JawaPos.com – Ketergantungan AI kini menjadi fenomena nyata yang dialami jutaan orang di seluruh penjuru dunia.
Psikologi menjelaskan bahwa cara seseorang berinteraksi dengan teknologi mencerminkan karakter dan kebutuhan mendasar mereka.
Ada kepribadian unik yang membuat sebagian orang lebih mudah terseret ke dalam pola penggunaan AI secara berlebihan.
Memahami tanda-tanda ini bisa membantumu mengenali apakah kamu atau orang di sekitarmu sudah terlalu bergantung.
Dilansir dari laman YourTango pada Minggu (3/5), berikut sebelas ciri-ciri khas yang hampir selalu dimiliki oleh orang-orang yang mengandalkan AI untuk hampir segalanya.
1. Rasa ingin tahu yang tinggi
Orang dengan rasa ingin tahu tinggi cenderung lebih terbuka terhadap konsep baru seperti teknologi AI.
Mereka menikmati kemudahan bertanya dan mendapatkan jawaban instan, sehingga penggunaan AI menjadi semakin intens.
2. Sulit mengambil keputusan
Orang yang sulit membuat keputusan sering merasa kewalahan saat harus menimbang berbagai pilihan secara mandiri.
Fitur percakapan pada platform AI membantu mereka memproses pilihan, sehingga mereka menjadi sangat bergantung padanya.
3. Tidak sabaran
Orang yang tidak sabaran menginginkan jawaban dan solusi secara instan tanpa harus menunggu lama.
AI menawarkan respons yang jauh lebih cepat dibanding bertanya kepada manusia, sehingga sangat cocok bagi mereka.
4. Selalu butuh verifikasi
Ada orang yang tidak merasa yakin sebelum mendapatkan konfirmasi bahwa sesuatu memang benar adanya.
Daripada menghabiskan waktu melakukan riset sendiri, mereka memilih menggunakan AI sebagai sumber verifikasi yang cepat.
5. Jiwa yang inovatif
Orang inovatif selalu mencari cara untuk menyederhanakan pekerjaan berulang agar waktu mereka lebih efisien.
Mereka melihat AI sebagai solusi ideal untuk mengalihkan tugas-tugas dasar sehingga bisa fokus pada hal lebih penting.
6. Mudah merasa bosan
Orang yang cepat bosan selalu membutuhkan stimulasi baru agar tetap terlibat dan tidak kehilangan fokus.

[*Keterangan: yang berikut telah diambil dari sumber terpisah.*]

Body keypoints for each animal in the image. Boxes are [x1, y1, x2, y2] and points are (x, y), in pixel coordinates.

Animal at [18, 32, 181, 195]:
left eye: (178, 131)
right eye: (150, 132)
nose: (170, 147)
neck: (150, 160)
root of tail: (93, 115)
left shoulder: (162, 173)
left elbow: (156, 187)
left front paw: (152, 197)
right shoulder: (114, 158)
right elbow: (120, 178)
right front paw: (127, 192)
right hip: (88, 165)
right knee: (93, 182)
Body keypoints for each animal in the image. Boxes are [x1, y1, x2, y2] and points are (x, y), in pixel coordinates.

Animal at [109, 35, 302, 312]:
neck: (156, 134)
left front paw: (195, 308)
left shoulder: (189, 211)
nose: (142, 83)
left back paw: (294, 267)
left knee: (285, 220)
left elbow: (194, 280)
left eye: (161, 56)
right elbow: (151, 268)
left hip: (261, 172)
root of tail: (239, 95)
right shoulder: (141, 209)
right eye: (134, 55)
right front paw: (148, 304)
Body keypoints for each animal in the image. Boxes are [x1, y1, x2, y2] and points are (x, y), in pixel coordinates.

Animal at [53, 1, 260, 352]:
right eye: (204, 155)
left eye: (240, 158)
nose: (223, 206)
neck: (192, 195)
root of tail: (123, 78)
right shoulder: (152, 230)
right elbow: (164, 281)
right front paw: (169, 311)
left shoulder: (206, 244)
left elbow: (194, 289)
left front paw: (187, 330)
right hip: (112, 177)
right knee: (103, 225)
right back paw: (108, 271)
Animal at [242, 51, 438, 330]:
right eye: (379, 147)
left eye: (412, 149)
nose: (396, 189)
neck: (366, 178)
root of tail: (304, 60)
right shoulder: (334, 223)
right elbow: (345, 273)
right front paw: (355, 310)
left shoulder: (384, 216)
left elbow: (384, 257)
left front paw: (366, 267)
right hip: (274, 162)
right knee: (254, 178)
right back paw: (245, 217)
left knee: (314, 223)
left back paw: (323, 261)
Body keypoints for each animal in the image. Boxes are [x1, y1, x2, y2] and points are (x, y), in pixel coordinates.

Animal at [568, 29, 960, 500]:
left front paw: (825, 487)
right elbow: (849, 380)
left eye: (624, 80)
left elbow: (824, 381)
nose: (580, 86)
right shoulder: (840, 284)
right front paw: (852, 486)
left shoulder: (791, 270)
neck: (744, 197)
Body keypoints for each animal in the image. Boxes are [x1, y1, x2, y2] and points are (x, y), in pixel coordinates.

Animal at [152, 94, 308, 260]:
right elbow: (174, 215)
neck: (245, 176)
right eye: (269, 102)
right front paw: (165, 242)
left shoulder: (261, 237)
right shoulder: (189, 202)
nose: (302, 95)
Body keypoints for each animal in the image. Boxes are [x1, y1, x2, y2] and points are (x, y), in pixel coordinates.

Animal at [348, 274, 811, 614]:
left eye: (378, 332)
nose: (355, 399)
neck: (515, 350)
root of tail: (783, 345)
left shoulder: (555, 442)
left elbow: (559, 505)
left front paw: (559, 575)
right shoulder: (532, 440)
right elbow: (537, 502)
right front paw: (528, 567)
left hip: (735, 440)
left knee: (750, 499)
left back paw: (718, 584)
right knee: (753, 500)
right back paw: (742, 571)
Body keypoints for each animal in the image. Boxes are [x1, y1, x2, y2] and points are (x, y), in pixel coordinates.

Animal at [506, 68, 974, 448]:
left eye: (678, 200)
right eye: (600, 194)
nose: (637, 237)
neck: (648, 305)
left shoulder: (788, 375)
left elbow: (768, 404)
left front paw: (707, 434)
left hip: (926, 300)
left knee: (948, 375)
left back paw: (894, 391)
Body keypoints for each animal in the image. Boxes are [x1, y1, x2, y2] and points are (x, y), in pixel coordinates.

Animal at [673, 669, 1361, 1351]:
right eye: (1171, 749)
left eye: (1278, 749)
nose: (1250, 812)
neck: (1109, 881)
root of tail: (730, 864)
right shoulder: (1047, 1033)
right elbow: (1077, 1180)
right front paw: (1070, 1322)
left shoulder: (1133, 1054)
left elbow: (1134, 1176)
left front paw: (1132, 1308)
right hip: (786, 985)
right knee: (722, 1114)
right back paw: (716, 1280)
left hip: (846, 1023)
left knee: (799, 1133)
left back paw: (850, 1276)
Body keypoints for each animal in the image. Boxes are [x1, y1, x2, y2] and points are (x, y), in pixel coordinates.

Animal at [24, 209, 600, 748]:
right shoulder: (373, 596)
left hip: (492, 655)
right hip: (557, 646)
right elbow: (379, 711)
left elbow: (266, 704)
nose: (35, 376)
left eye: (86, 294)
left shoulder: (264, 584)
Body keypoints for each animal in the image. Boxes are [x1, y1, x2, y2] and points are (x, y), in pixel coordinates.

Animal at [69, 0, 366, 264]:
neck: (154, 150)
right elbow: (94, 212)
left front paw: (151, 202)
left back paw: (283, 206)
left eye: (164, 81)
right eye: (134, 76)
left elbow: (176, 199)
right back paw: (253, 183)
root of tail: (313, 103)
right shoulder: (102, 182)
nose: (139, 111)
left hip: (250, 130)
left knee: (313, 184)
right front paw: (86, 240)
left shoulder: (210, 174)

AI menawarkan kemungkinan tak terbatas untuk eksplorasi pertanyaan dan skenario unik yang terus membuat mereka terhibur.
7. Berorientasi pada produktivitas
Orang yang produktif memanfaatkan AI untuk menyelesaikan tugas-tugas sederhana agar output pekerjaan mereka meningkat.
Namun penelitian Harvard menunjukkan bahwa ketergantungan AI pada pekerjaan bisa menurunkan motivasi dan rasa kepuasan kerja.
8. Mudah merasa kewalahan
Orang yang mudah kewalahan cenderung mencari bantuan eksternal saat daftar tugas mereka terasa terlalu panjang.
AI membantu mereka membuat daftar prioritas dan menyelesaikan tugas, sehingga terasa lebih terkendali dan tenang.
9. Kesulitan berkomitmen
Orang yang sulit berkomitmen membutuhkan eksplorasi mendalam terhadap semua kemungkinan sebelum mengambil keputusan besar.
Mereka menggunakan AI untuk memetakan skenario terburuk dan terbaik agar merasa lebih siap dalam menentukan pilihan.
10. Sangat teliti dan cermat
Orang yang sangat teliti tidak ingin melewatkan satu pun detail penting dalam setiap pekerjaan yang mereka lakukan.
Mereka memanfaatkan AI untuk memeriksa ulang pekerjaan dan membangun rencana harian yang terstruktur dengan rapi.
11. Mudah terpengaruh tren
Orang yang selalu mengikuti tren tertarik menggunakan AI karena teknologi ini sangat populer di berbagai platform digital.
Mereka mengadopsi AI bukan semata karena kebutuhan, melainkan juga karena ingin tetap relevan dengan perkembangan zaman.